Я вздохнул и побрел за угол дома. Раздвижная дверь веранды стояла по-прежнему открытой. Маша обошла меня и заглянула внутрь, стараясь не задеть косяк спортивной сумкой.
— Твой Дядюшка Ау что, воронами питается? — прошептала она.
— Почему воронами? — удивился я, но тут заметил, что девчонка смотрит на птичий скелет, так и лежащий на бетонном полу. — Это, по-моему, дрозд.
Маша хмыкнула, наморщив нос.
— И… это не дядя! — поспешил я оправдать родственника. — Это кот. Черный, здоровый. И агрессивный.
— Этот, что ли?
Действительно, черный с бурыми подпалинами зверь, шерсть которого из-за колтунов торчала кисточками, вызмеился из дома в приоткрытую дверь и направился к Машиным ногам, задрав хвост.
— Осторожно! — Я быстро отступил на шаг назад, стараясь ничего не свернуть рюкзаком.
Кот зажмурился и начал тереться о джинсы Марии, громко урча и оставляя на светлой ткани клочья черного меха.
— Славная киса, — засюсюкала девчонка, сняла сумку с плеча и склонилась над кошаком, чтобы почесать его за ухом.
— У него наверняка блохи, — прошипел я, косясь на застекленную дверь.
Раз она открыта, значит, Вигго все-таки тут?
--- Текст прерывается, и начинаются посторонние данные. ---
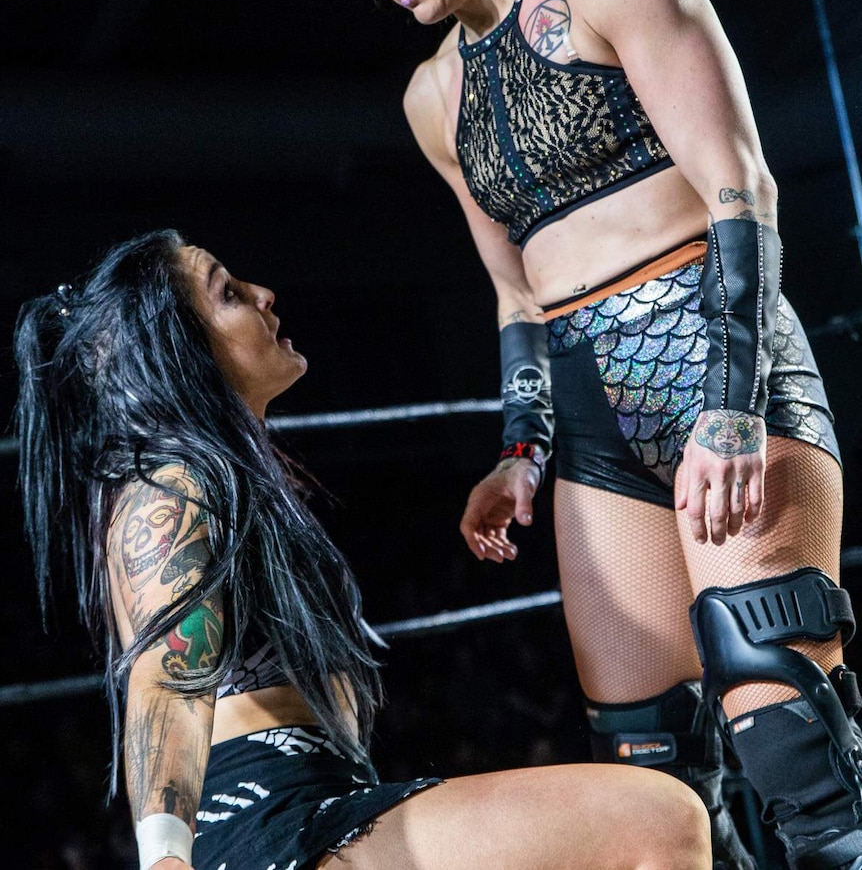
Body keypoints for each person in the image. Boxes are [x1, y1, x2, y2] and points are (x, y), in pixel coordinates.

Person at [297, 0, 862, 870]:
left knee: (782, 716)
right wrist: (520, 450)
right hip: (593, 423)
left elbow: (740, 184)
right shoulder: (431, 98)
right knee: (648, 769)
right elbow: (515, 291)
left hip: (714, 353)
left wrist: (731, 407)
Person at [14, 229, 710, 870]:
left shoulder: (231, 480)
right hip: (267, 823)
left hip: (324, 798)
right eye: (227, 293)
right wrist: (164, 857)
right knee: (657, 818)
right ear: (181, 353)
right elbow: (166, 677)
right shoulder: (167, 489)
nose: (264, 295)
И что нам теперь делать?
— Ноа, это ты? — донесся внезапно из глубины дома хриплый голос. — Заходи, не стесняйся.
Мы с Машей переглянулись.
— Ну иди, чего стоишь? — подтолкнула она меня ко входу в дом.
Я набрал побольше воздуха в легкие, будто под воду нырять собрался, и открыл ведущую на веранду дверь.
— Значит, это подружка твоя? — Вигго перевел насмешливый взгляд с меня на Машу, крутя в не слишком чистых пальцах сигарету. — А у тебя есть вкус, парень.
В гостиной было полутемно из-за занавесок на окнах и толстого слоя пыли, покрывавшего стекла изнутри. Все выглядело примерно так же, как в мой прошлый визит. Разве что вместо газеты и табака на журнальном столике стоял заляпанный, но вполне себе современный ноут, крышку которого дядя захлопнул, как только мы вошли. Да еще кот не исчез в саду, а развалился на покрытом его же шерстью паласе у Машиных ног и закатил глаза от блаженства, когда она стала почесывать его бок носком кеда.
— Спасибо, — мило улыбнулась она дяде и кокетливо заправила за ухо дреды, демонстрируя во всей красе наливающийся грозовой лиловостью фингал.
Что это с ней? Такой я ее еще не видел. Неужели пытается понравиться моему родственнику?
Вигго ответил на улыбку, оскалив желтые зубы.